• _TEXT SHOWN_
- - - - - - -
Thomas suggests that readings of the Aeneid as opposed to the Augustan project may have existed from the very earliest stages of the poem's reception. A Roman biography of Virgil by Suetonius preserves a criticism raised by "Marcus Vipsanius", (Note: Alternatively read as Vipranius, a figure otherwise unknown, by Harry Jocelyn.) considered by Thomas to be Augustus's lieutenant Marcus Vipsanius Agrippa (who died in 12 BCE), that Virgil's language was "affected ... and of hidden nature". (Note: Thomas 2001, citing Suetonius, Life of Virgil 44: cacozeliae ... atque ideo latentis. For Agrippa's death, see Detweiler 1970.)
- - - - - - -
• _RECORDED INFORMATION_
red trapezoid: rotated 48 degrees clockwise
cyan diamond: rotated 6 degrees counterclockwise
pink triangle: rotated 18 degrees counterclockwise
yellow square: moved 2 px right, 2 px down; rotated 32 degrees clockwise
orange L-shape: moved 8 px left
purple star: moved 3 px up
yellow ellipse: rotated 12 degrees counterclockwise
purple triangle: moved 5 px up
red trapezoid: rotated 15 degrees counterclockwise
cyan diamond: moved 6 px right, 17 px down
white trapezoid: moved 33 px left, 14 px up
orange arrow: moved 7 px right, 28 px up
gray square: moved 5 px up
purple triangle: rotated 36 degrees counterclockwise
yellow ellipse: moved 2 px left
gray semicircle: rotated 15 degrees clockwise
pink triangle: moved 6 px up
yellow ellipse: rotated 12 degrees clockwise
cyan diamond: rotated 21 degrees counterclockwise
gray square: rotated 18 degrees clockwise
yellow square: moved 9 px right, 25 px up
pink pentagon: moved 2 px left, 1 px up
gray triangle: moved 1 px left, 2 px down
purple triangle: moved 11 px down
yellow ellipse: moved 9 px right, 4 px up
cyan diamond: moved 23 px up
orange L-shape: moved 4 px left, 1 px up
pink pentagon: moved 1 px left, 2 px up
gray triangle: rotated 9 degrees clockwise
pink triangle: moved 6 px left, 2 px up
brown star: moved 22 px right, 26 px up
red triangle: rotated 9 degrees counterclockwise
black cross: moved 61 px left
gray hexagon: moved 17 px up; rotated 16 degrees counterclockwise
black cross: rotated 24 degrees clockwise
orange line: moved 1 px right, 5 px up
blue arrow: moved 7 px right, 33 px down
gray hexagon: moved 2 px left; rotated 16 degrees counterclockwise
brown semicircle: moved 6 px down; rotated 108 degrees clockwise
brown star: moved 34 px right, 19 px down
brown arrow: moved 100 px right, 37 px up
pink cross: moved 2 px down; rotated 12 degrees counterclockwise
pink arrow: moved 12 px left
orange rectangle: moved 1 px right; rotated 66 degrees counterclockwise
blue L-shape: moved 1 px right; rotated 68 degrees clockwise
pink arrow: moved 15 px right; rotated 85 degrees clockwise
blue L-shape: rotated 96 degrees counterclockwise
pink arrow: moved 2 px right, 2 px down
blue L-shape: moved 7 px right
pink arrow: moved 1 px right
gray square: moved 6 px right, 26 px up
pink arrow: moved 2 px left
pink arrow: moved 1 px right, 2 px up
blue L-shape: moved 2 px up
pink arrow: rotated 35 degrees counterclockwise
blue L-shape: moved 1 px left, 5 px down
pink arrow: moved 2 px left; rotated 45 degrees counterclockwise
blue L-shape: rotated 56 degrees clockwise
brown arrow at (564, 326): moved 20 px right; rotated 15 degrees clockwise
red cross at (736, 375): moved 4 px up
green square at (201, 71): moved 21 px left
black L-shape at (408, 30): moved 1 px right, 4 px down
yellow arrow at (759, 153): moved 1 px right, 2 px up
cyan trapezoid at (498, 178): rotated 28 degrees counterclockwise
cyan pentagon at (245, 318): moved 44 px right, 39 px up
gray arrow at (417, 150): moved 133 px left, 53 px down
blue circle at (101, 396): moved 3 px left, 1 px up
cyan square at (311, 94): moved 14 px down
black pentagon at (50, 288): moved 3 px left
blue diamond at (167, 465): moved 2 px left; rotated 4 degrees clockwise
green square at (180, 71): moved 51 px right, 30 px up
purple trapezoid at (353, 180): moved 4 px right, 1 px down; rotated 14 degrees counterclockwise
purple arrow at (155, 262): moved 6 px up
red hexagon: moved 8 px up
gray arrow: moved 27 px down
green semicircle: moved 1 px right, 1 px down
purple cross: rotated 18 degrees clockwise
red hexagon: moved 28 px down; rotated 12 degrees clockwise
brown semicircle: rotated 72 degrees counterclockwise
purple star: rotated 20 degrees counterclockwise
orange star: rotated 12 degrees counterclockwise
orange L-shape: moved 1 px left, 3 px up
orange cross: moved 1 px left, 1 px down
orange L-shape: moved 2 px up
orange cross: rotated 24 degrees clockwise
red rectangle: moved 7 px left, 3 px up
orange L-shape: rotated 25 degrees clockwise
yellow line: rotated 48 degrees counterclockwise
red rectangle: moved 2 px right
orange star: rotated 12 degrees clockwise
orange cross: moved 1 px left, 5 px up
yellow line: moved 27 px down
- - - - - - -
• _TASK ITEM_
Please continue the passage on early readings of the Aeneid, starting after its last sentence. The entries are separate material, unrelated to the passage on early readings of the Aeneid.

• _OUTPUT BELOW_
In the fourth or fifth century CE, the commentary of Servius on Virgil's Eclogues recorded that "some readers" interpreted a line about finding another lover as a veiled indication of Virgil's wish to find a replacement for Augustus as emperor. (Note: Thomas 2001: the line cited is Eclogues 2.73.) Thomas argues that Servius's commentary on the Aeneid, although it consistently asserts the poem's compatibility with Augustan ideology, provides evidence for competing readings that must have existed alongside his. Servius frequently argues against readers who suggest that Aeneas fails to live up to the standards of a hero: these include the mid–first century CE commentary of Lucius Annaeus Cornutus, which criticizes Aeneas for using a dove, a bird sacred to his mother Venus, as a target in an archery competition. He attempts to neutralize ambivalent readings of the episode of the Golden Bough in Aeneid 6, which is described as cunctantem as Aeneas attempts to remove it from a tree: this follows the Sibyl's pronouncement that it would "come freely" to one favored by the gods, and therefore may imply that Aeneas is not truly favored. Thomas argues that Servius's attempts to suppress this interpretation indicate that it was already current by the time of his commentary.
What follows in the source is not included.